Ms Poole said: “Clients should be able to choose who they deal with and, in fact, investors are typically not even aware of the existence of these restrictive covenants until their wealth manager leaves a firm.

“In this situation, an investor should have the option and the ability to move their portfolios along with their wealth manager, safe in the knowledge that they can continue to work with someone who understands their needs and history.”

Ms Poole’s comments followed a client opinion survey conducted by the firm, which found that 92 per cent of investors prioritised personal relationships, while only 14 per cent of investors place importance on a recognisable brand.

In February 2012, national IFA firm Towry failed in its £5.8m damages claim against seven former Edward Jones advisers and Raymond James, who were accused of ‘poaching’ clients.
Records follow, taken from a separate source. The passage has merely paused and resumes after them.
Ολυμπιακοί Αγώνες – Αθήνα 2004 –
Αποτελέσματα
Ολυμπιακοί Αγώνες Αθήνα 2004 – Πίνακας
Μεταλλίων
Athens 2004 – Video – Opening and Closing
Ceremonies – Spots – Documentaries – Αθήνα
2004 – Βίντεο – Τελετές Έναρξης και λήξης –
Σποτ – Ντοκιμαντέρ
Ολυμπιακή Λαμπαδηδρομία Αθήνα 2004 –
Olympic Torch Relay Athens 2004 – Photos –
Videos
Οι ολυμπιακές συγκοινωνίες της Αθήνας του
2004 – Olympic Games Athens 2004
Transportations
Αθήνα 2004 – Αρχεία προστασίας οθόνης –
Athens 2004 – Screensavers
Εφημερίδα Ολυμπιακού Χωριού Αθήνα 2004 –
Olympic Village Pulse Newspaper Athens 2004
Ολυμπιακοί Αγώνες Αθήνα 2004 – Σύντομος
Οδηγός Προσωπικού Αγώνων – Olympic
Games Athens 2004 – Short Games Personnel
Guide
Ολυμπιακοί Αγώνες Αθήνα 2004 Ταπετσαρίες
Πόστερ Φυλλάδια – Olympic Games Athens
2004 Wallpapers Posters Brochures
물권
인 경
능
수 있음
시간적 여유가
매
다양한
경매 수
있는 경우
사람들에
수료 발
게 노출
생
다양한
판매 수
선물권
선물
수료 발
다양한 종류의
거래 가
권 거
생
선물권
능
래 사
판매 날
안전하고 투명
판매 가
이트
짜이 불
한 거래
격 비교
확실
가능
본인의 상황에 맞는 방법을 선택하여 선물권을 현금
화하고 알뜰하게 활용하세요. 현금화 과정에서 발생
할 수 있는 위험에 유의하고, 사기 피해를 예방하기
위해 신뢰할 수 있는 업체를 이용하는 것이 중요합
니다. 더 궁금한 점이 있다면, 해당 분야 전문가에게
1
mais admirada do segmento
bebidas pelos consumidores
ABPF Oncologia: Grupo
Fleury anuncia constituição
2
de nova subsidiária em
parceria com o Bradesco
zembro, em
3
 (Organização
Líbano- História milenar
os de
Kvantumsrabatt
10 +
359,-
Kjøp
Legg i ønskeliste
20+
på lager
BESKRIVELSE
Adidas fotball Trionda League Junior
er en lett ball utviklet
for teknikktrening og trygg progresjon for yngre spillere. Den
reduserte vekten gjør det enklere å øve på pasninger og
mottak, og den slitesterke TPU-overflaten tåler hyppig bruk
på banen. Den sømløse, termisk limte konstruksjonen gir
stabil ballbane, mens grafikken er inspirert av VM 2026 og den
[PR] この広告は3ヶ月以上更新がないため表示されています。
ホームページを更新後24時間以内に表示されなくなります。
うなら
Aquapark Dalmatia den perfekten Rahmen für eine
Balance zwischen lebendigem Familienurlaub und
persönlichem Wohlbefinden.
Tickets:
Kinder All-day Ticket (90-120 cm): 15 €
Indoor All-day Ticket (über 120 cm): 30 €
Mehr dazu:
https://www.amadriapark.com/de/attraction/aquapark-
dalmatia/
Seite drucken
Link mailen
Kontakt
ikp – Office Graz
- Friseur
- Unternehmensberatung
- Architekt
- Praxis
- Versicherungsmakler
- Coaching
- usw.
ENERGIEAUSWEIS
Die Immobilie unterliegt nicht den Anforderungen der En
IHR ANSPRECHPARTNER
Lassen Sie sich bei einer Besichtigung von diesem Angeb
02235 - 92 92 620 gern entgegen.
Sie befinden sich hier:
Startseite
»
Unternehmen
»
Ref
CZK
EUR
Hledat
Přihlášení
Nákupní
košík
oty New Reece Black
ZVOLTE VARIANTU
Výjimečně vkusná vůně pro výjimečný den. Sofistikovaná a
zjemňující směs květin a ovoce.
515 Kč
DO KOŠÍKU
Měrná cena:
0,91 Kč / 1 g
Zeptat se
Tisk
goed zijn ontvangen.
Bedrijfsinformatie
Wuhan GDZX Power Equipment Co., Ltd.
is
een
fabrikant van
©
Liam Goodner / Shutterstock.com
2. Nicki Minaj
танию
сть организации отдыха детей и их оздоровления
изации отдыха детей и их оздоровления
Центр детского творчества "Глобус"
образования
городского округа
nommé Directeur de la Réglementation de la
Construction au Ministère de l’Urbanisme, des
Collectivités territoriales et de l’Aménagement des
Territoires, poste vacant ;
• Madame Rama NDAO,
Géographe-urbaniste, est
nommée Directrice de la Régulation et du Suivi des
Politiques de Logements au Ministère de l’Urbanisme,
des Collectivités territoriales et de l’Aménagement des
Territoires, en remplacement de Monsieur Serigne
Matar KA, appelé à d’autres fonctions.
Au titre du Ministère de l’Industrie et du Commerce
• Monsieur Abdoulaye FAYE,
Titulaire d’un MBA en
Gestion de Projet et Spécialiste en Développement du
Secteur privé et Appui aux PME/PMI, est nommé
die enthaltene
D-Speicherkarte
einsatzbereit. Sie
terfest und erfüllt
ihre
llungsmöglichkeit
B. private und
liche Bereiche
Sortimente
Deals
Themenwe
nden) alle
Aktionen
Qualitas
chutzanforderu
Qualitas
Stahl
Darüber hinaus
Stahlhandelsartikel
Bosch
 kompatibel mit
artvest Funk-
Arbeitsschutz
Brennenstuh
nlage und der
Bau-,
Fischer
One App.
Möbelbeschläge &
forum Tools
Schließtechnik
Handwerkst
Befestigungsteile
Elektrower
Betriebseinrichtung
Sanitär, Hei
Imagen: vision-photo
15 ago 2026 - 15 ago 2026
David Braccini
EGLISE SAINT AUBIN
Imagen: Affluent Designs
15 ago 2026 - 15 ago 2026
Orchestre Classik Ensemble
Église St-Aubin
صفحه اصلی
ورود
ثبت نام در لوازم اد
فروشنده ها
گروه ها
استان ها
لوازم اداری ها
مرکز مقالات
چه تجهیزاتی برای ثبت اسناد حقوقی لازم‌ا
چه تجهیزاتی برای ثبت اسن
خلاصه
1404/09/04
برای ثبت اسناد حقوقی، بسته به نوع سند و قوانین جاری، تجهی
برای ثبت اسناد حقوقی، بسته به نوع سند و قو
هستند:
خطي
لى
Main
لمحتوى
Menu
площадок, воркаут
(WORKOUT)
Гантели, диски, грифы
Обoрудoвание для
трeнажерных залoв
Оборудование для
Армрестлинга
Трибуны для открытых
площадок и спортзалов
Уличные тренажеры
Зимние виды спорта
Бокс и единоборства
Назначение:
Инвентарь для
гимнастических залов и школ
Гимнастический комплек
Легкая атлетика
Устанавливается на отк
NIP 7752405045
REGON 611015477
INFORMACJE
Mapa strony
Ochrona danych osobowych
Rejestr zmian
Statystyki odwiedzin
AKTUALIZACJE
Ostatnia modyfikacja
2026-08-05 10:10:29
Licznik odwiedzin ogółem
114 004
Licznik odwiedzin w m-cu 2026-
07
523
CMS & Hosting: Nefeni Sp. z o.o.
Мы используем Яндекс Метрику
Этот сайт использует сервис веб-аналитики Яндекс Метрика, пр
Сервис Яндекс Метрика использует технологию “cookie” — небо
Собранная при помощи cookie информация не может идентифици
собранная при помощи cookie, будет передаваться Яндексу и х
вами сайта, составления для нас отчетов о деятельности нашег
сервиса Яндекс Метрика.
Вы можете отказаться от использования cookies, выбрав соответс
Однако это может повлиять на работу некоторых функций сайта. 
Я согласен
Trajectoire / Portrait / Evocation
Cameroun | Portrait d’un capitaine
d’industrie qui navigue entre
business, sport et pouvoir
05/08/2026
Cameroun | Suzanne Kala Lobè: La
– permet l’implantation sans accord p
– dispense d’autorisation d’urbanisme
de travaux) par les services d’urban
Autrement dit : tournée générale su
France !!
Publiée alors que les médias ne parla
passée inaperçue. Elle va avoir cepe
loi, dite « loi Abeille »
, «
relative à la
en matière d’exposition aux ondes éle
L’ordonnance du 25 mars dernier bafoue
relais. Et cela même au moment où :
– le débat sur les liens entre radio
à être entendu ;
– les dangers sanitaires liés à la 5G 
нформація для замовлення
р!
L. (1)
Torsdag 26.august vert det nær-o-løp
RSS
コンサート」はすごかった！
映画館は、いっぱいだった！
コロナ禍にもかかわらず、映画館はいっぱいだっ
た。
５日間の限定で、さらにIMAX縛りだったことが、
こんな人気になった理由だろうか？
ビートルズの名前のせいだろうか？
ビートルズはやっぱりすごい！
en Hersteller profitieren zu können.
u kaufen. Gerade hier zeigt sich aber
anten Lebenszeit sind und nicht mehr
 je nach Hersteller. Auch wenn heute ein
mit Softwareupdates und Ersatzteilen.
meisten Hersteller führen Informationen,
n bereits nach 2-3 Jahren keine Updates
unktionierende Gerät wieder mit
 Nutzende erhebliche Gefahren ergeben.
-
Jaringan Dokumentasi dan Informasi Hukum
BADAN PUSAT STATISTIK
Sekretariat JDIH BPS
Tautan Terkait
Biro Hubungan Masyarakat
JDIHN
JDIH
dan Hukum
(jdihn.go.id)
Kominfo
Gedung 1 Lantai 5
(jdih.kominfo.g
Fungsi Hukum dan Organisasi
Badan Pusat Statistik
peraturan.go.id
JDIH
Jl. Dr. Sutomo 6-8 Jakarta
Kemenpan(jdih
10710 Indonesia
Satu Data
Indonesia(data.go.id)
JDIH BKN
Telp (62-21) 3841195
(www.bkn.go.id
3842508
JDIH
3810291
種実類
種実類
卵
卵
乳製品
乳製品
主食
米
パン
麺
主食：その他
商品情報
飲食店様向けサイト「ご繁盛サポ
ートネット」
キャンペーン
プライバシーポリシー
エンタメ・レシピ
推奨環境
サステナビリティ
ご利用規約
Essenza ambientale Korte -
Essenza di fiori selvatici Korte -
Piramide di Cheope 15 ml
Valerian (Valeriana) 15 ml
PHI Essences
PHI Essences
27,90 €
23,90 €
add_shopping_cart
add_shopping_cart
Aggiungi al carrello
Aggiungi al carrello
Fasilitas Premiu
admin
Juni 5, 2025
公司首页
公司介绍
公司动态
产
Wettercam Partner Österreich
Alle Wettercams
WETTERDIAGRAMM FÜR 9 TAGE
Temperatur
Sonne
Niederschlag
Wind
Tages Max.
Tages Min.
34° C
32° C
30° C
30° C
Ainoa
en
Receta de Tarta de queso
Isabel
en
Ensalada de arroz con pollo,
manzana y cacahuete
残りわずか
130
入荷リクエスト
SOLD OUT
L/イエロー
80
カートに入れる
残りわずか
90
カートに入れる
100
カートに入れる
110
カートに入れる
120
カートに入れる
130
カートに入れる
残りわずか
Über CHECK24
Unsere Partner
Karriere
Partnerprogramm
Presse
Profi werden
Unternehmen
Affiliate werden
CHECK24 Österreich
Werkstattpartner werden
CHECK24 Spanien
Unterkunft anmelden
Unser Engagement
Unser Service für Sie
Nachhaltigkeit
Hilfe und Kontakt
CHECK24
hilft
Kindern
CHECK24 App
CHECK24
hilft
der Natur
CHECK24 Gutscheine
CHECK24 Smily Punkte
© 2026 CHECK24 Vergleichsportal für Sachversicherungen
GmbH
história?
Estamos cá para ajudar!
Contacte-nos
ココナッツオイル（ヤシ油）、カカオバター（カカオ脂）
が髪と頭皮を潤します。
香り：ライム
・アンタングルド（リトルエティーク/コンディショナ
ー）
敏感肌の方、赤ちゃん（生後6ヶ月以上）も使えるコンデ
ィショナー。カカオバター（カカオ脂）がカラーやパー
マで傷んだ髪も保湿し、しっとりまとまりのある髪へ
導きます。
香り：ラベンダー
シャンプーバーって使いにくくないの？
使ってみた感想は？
The 362-page judgement handed down by Mrs Justice Cox at the high court decided that the seven former Edward Jones advisers had not in fact solicited clients, saying that the reason for the defection of clients from Towry to Raymond James was due to the client/adviser relationship.

Adviser view

Susan Hill, chartered financial planner at at Hertfordshire-based Susan Hill Financial Planning, said: “I wonder whether there will be a future for restricted covenants once we fully move to a world of fee-based advice, where adviser remuneration will be much more clearly defined for clients.”